INPUT RECORDS:
----------------

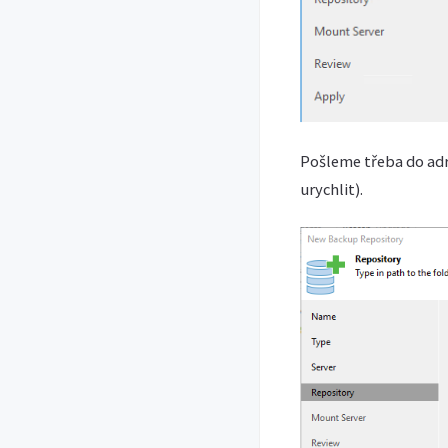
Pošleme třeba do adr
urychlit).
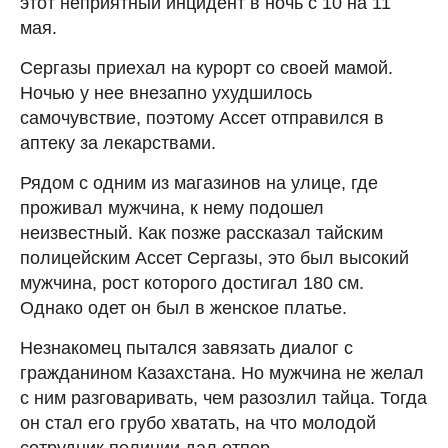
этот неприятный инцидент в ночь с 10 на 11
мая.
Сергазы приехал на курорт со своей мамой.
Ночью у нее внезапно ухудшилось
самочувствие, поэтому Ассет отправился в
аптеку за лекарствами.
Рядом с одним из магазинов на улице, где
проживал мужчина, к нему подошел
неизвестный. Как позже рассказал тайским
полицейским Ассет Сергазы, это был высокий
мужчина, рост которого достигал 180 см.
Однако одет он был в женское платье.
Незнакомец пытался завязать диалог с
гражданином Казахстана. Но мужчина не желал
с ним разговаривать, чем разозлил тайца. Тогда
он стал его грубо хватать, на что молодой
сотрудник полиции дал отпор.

----------------

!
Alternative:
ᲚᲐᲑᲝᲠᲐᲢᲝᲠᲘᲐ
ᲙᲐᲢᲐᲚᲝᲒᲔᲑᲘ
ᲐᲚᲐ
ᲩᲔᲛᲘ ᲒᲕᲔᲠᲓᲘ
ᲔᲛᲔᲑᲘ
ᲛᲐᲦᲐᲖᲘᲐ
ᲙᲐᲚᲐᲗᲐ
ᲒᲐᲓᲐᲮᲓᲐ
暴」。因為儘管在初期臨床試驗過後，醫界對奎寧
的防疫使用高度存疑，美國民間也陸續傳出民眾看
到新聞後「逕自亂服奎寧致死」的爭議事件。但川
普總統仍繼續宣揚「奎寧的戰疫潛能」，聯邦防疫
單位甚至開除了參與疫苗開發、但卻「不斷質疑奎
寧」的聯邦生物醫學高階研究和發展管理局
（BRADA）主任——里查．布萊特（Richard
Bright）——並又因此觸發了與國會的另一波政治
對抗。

----------------

Range to copy from the records above: the line containing "Pošleme třeba do adr" to the line containing "сотрудник полиции дал отпор.", both included. Output those lines exactly and only those, skipping pictures.

Pošleme třeba do adr
urychlit).
этот неприятный инцидент в ночь с 10 на 11
мая.
Сергазы приехал на курорт со своей мамой.
Ночью у нее внезапно ухудшилось
самочувствие, поэтому Ассет отправился в
аптеку за лекарствами.
Рядом с одним из магазинов на улице, где
проживал мужчина, к нему подошел
неизвестный. Как позже рассказал тайским
полицейским Ассет Сергазы, это был высокий
мужчина, рост которого достигал 180 см.
Однако одет он был в женское платье.
Незнакомец пытался завязать диалог с
гражданином Казахстана. Но мужчина не желал
с ним разговаривать, чем разозлил тайца. Тогда
он стал его грубо хватать, на что молодой
сотрудник полиции дал отпор.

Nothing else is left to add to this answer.